Araç konusu baya sarmış olsa gerek en çok önlem burada alınmış çünkü. İtiraf şu ki; ihtiyaç fazlası araçlarımız vardı. Şimdi ihtiyaç fazlası ve ekonomik ömrünü tamamlamış araçları tasfiye edeceğiz.

Savunma ve güvenlik hariç, kamuda personel servisi hizmetinin toplu taşıma olan yerlerde kaldırılacağı açıklandı. Yani açıkçası gerçekten memur servisi ile yapılacak tasarruftan ne bekleniyor anlayamadım. Hele ki dokuz yıl önce, bugün bu tedbirleri açıklayan Mehmet Şimşek’in “Makam araçları dediğiniz nedir, enikonu çerez parası” sözleri kulağımda çınlarken. Yeni lojman ve sosyal tesis alımı/yapımı ve kiralanmasının da önüne geçilmiş benzer bir yorum da buna yapılabilir.

Deprem riski hariç, yeni hizmet binası alımının/yapımının durması, kiralanmaması, mevcut kiralamaların bir takvimle sonlandırılması önlemleri, insana ‘Zaten ne olacaktı’ dedirtmiyor mu?

Kamuda yeni personel istihdamı emekli olanlarla sınırlı kalacak yani, ‘İhtiyaç yoksa, personel alınmayacak’ diyor.

Soruyorum: İhiyaç yokken niye alacaktınız ki zaten?

En beğendiğim de bu tedbir oldu. Kamuda çalışanlar için yönetim kurulu ücretlerine tavan sınır getirilmesi, aşan kısmın bütçeye gelir kaydedilmesi. Yani bazı kamu çalışanlarına ya da bakan yardımcılarına 2 milyon lirayı bulan çifter maaş, huzur hakkından kesintiler yapılacakmış. Yani şair burada diyor ki ‘Biz gereksiz maaş ödemeleri yapıyorduk.’

Anımsar mısınız’ çok da uzak zamanda değildi, ceplerine koydukları “gri pasaportlarla” hizmet içi eğitime gidiyoruz deyip parasını sizin benim vergilerimle aldırdıkları biletler ve kaldıkları yeri yine sizin benim vergilerimle ödedikten sonra ülkeye bile dönmeyen memurları, kamu personelini?
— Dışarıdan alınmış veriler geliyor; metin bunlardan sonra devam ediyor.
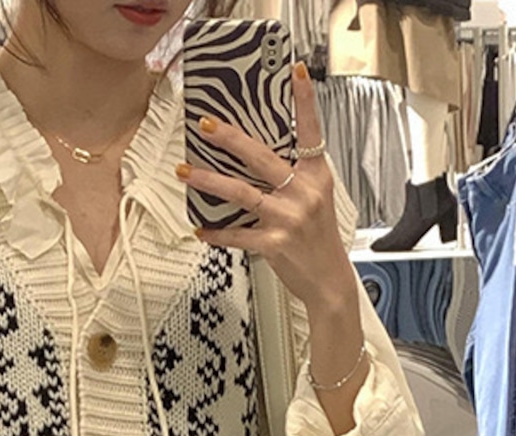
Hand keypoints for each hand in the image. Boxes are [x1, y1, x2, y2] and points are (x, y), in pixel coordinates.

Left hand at [177, 62, 355, 316]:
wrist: (330, 282)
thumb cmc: (320, 241)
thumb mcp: (316, 200)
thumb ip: (293, 177)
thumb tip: (255, 157)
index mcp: (315, 176)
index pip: (311, 132)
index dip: (304, 101)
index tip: (297, 73)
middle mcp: (303, 193)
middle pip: (261, 157)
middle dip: (229, 138)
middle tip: (206, 124)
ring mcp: (288, 218)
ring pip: (241, 193)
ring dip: (208, 180)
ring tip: (185, 171)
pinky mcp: (274, 244)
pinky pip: (237, 235)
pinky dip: (216, 234)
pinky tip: (200, 230)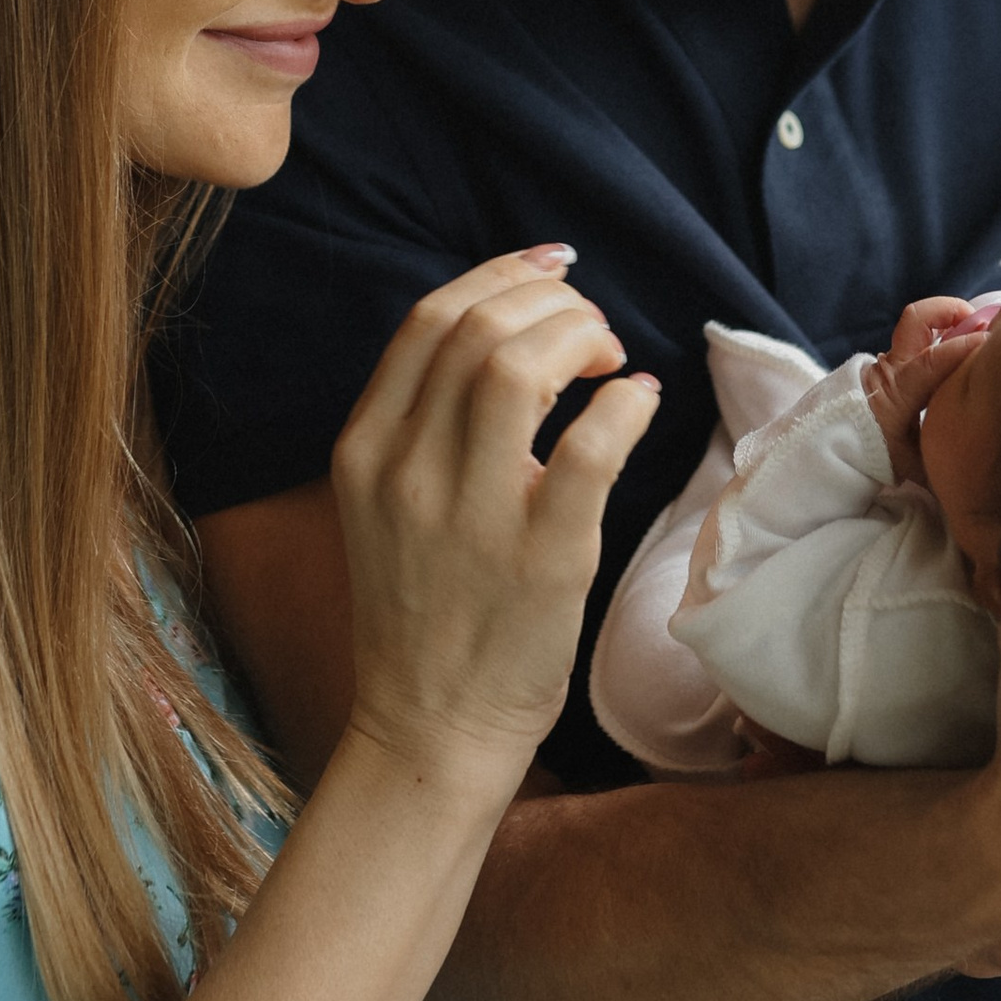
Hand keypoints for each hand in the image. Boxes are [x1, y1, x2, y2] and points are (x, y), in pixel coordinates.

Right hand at [331, 251, 661, 797]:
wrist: (430, 728)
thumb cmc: (425, 611)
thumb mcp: (389, 504)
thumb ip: (425, 424)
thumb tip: (508, 334)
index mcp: (365, 451)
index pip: (427, 322)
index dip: (498, 276)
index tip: (550, 272)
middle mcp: (406, 473)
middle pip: (476, 329)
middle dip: (548, 303)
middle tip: (590, 330)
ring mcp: (470, 516)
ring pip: (517, 369)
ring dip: (579, 338)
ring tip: (607, 359)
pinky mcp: (541, 559)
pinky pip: (587, 448)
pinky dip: (621, 405)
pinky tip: (635, 401)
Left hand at [862, 295, 984, 475]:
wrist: (833, 443)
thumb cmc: (875, 455)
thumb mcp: (913, 464)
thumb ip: (944, 462)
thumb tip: (975, 472)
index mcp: (897, 394)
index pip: (931, 361)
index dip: (963, 347)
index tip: (991, 342)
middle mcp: (892, 368)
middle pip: (916, 317)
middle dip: (951, 310)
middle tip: (981, 323)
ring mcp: (889, 359)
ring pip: (916, 321)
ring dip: (948, 318)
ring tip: (975, 330)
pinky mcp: (891, 358)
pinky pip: (918, 335)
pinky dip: (941, 331)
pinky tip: (962, 344)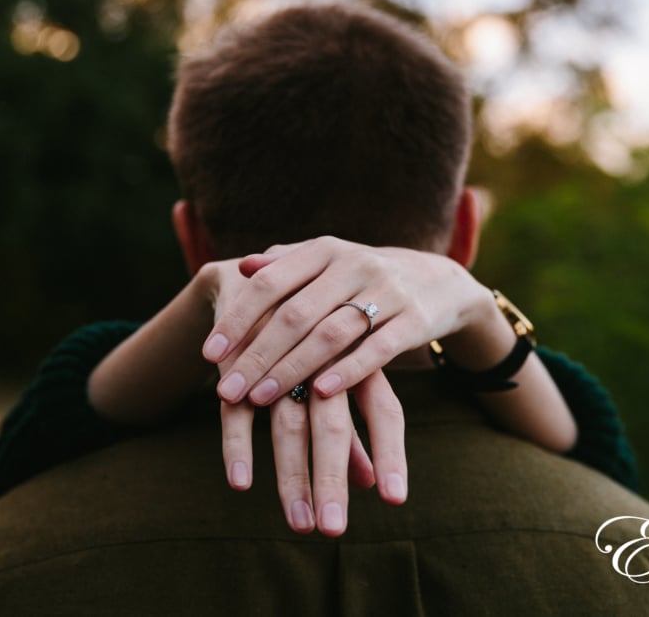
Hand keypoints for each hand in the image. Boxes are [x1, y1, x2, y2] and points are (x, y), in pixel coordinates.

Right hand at [196, 256, 407, 535]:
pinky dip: (239, 447)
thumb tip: (372, 484)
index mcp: (358, 353)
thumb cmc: (309, 337)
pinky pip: (237, 409)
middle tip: (334, 531)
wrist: (256, 277)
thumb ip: (352, 428)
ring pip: (286, 422)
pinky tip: (242, 485)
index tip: (394, 501)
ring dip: (290, 476)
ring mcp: (278, 355)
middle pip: (332, 423)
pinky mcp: (239, 356)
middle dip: (331, 479)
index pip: (383, 409)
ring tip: (297, 524)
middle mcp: (322, 354)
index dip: (390, 452)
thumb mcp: (336, 376)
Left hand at [202, 236, 505, 405]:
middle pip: (295, 314)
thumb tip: (240, 267)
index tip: (209, 355)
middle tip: (227, 391)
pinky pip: (378, 348)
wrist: (438, 281)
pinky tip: (320, 394)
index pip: (269, 283)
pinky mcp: (414, 319)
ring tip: (260, 399)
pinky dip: (349, 371)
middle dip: (256, 355)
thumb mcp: (327, 263)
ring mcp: (386, 290)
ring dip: (292, 369)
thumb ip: (285, 265)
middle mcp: (353, 264)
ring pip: (331, 333)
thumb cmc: (363, 278)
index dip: (237, 319)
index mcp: (324, 249)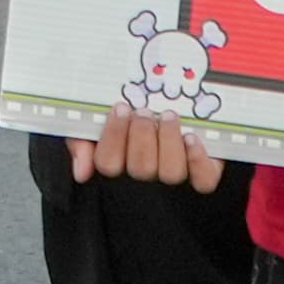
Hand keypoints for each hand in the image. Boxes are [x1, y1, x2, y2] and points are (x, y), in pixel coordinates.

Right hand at [68, 108, 222, 191]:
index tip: (120, 108)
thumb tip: (81, 172)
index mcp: (116, 163)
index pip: (109, 165)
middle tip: (144, 111)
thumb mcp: (92, 122)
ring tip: (168, 116)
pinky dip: (198, 160)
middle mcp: (143, 175)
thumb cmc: (123, 117)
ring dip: (169, 141)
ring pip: (171, 172)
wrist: (162, 102)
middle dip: (142, 135)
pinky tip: (191, 137)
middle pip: (141, 169)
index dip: (115, 137)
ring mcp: (173, 175)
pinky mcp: (202, 173)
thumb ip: (80, 142)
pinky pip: (203, 181)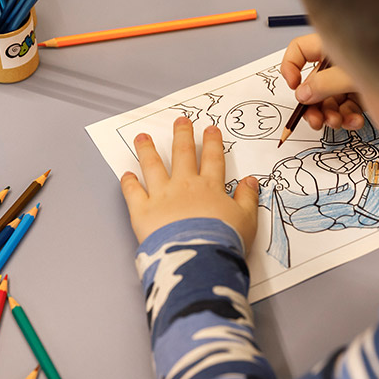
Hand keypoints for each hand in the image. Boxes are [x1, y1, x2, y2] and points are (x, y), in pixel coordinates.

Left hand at [120, 117, 259, 251]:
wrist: (198, 257)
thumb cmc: (223, 241)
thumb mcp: (246, 220)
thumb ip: (247, 199)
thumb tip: (251, 182)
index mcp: (210, 187)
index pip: (212, 159)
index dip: (212, 143)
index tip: (210, 130)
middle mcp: (184, 186)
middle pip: (182, 154)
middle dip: (181, 135)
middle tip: (180, 121)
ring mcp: (161, 196)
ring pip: (153, 166)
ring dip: (148, 150)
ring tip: (143, 137)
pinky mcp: (143, 211)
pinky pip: (133, 193)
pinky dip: (129, 183)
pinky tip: (127, 175)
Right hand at [280, 33, 364, 129]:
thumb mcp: (351, 73)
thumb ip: (325, 84)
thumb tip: (302, 95)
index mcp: (333, 46)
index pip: (301, 49)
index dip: (291, 66)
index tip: (294, 85)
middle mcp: (338, 62)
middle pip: (314, 84)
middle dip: (313, 106)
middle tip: (315, 120)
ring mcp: (350, 79)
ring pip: (329, 100)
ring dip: (330, 116)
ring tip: (336, 122)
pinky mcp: (363, 95)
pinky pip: (348, 109)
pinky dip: (349, 119)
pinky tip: (355, 121)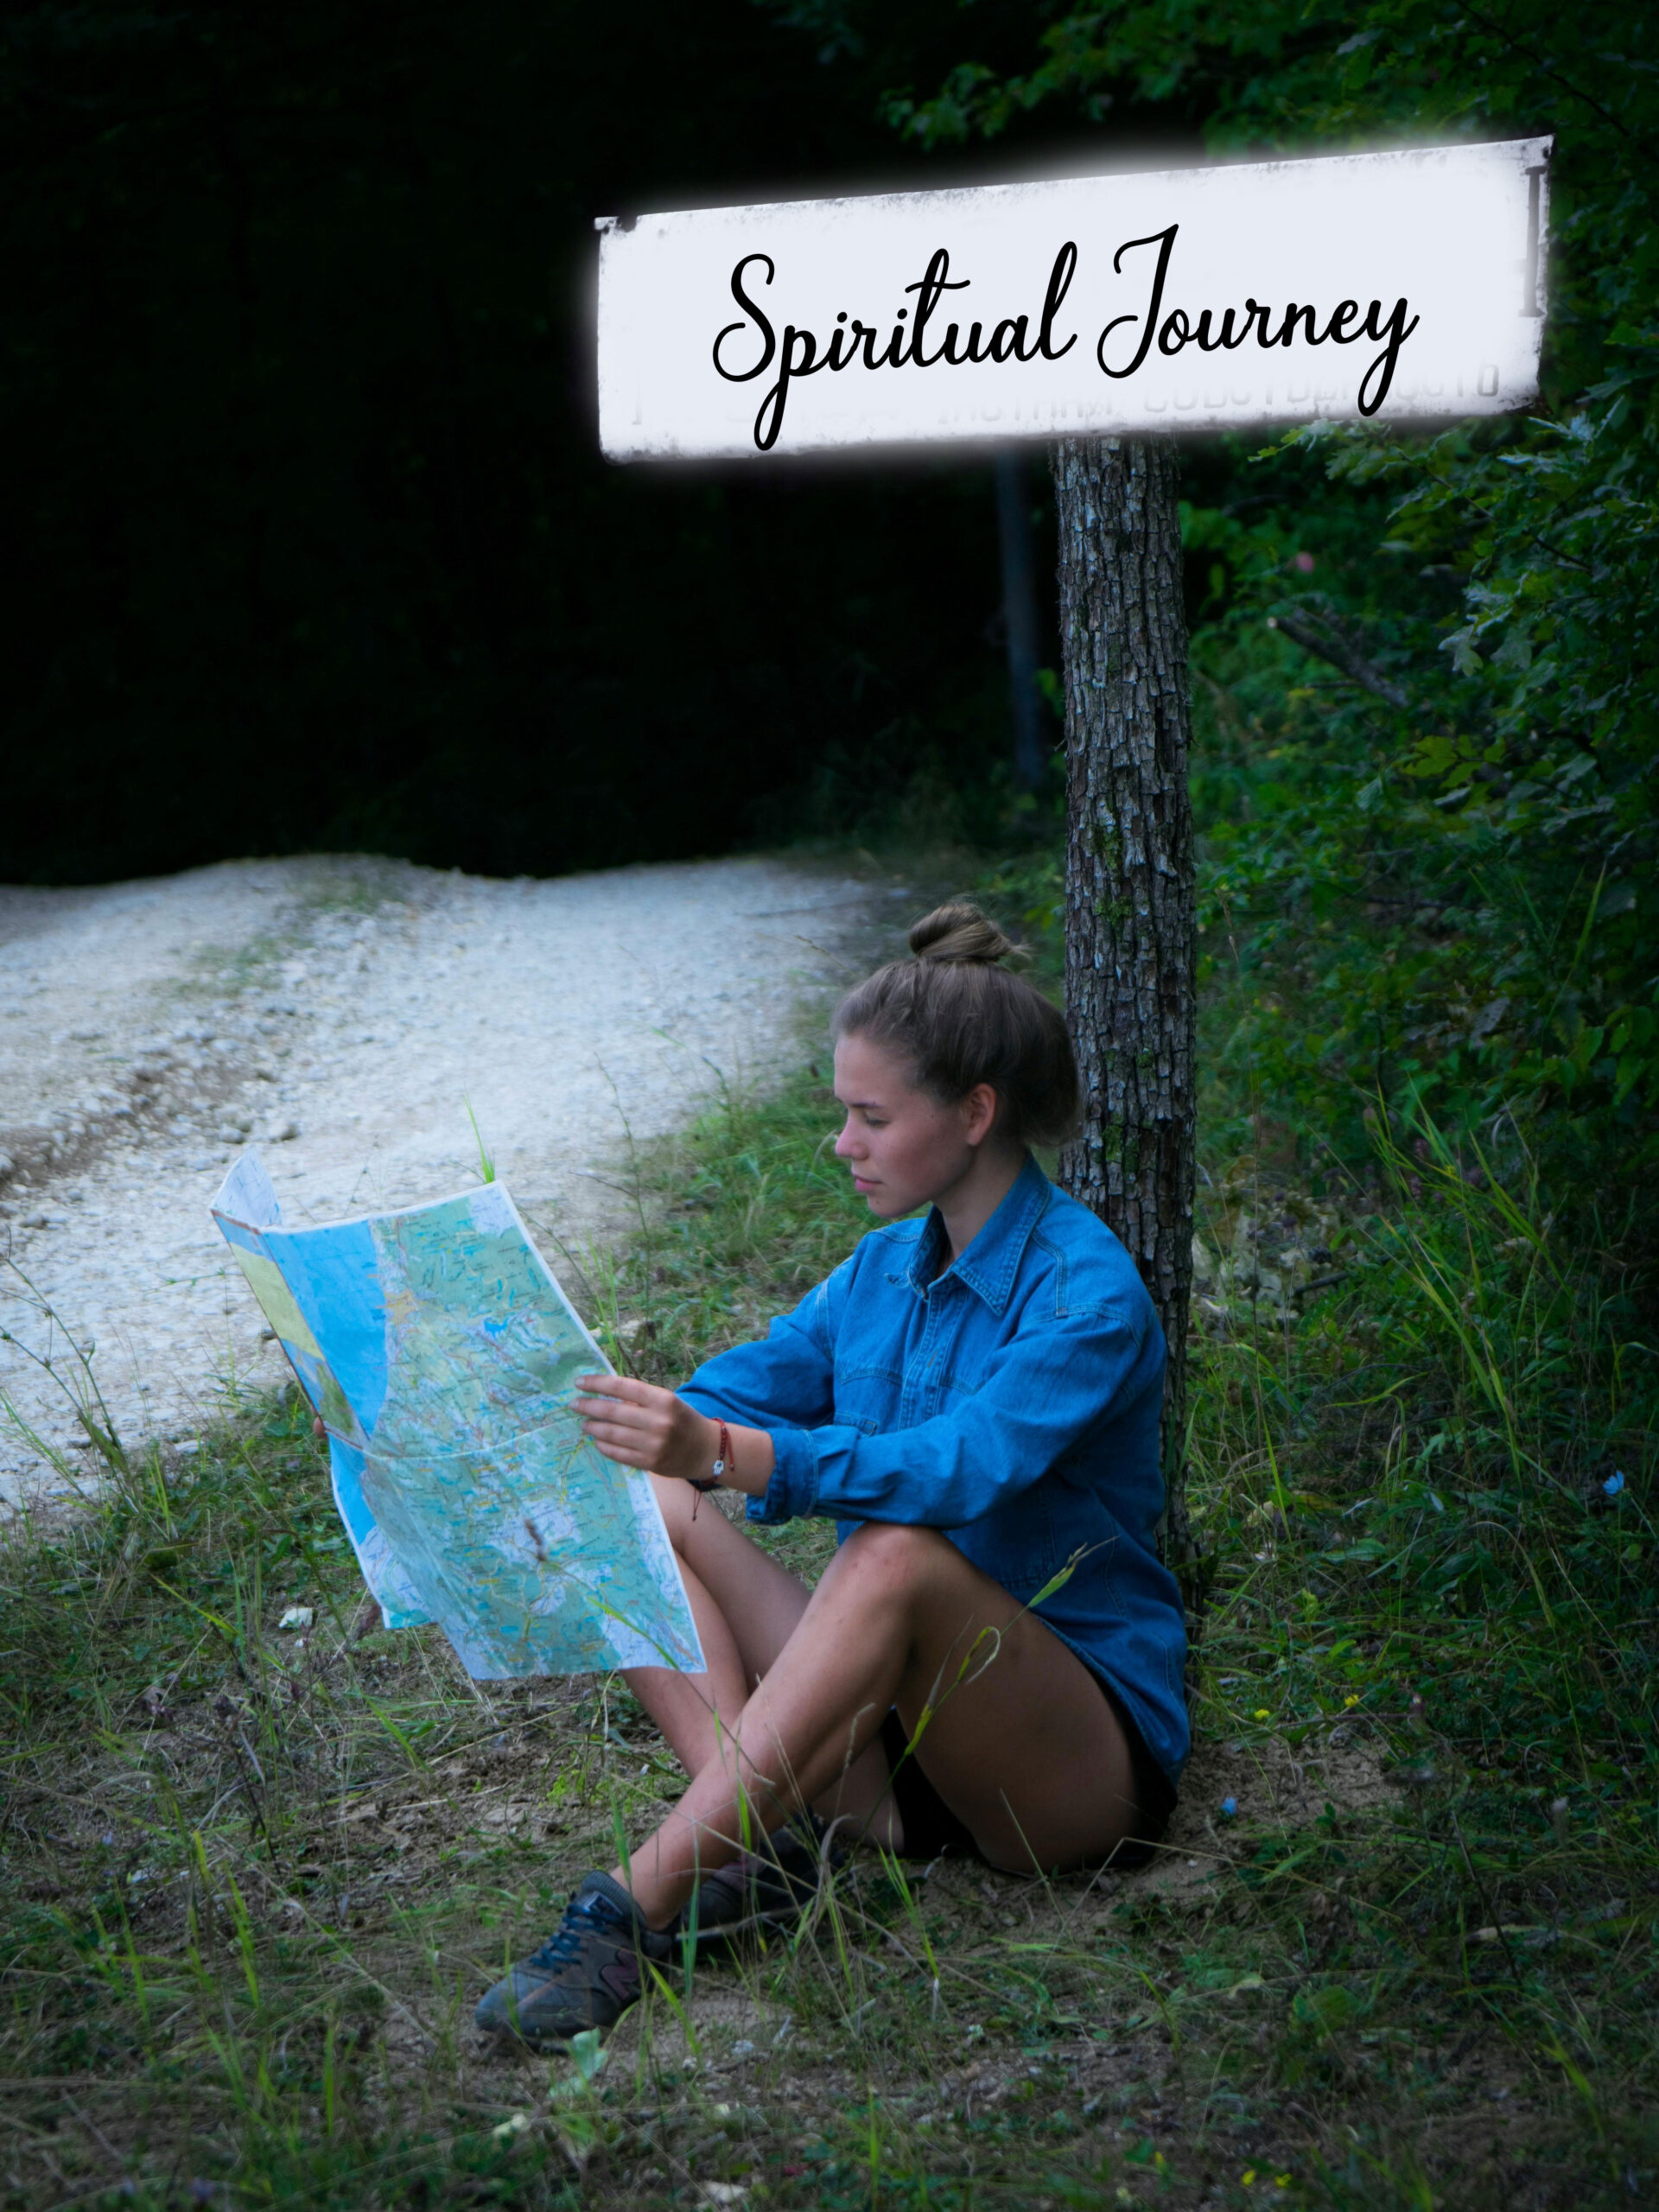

Hah! İşte onlar da yasaklanmış.

Daha birkaç tedbir daha var yazıp da satırları uzatmayayım. Temsil giderlerinde kısıntı, eskimeyen demirbaşın değiştirilmemesi gibi…

Aaaaa ne yok biliyor musunuz?

Mesela Hazine’nin garanti verdiği kamu özel iş birliği projelerinden dolayı milyon dolarlarla ifade edilen büyüklükte ödeme yapılıyor ya!.. Esamisi bile okunmuyor.

Neyse ki umutsuzluğa kapılmaya gerek yok. Çünkü Sayın Şimşek bunun ilk paket olmadığını son paket de olmayacağını söyledi. Maliye politikasında sıkılaşmaya kararlı olduklarını yineledi.

‘Hazırlanın vergi paketi yolda’ diye okuyorum ben sözleri.

Bir nokta daha var ki her cümlede tekrar olmasın diye yazmadım. Tüm tedbirler 3 yıllığına alınıyor. Yani seçime bir yıl kalana kadar devam….

****

Bu arada yazının konusu bu değil elbette ama bu konuda çok hassas olduğum için bir şey yazmazsam rahat uyuyamayacağım.

Nedir bu Türkçe ile alıp verilemeyen?

دونر 100 ليرة

اللبن 50 ليرة

“100 Liraya döner 50 Liraya ayran” yazan Arapça tabelaların nasıl bir manevi yönü olabilir?

Gerçek bir vatansever daha önce özgürlüğü için savaştığı yedi düvelin dilinde marka neden çıkarır?

Koca koca sitelerin isimleri neden İngilizce, Fransızca konur?

Başkomutanımız Gazi Mustafa Kemal Atatürk’ün bir sözünü anımsatmak isterim:

“Dilini kaybetmiş bir millet yok olmaya mahkumdur."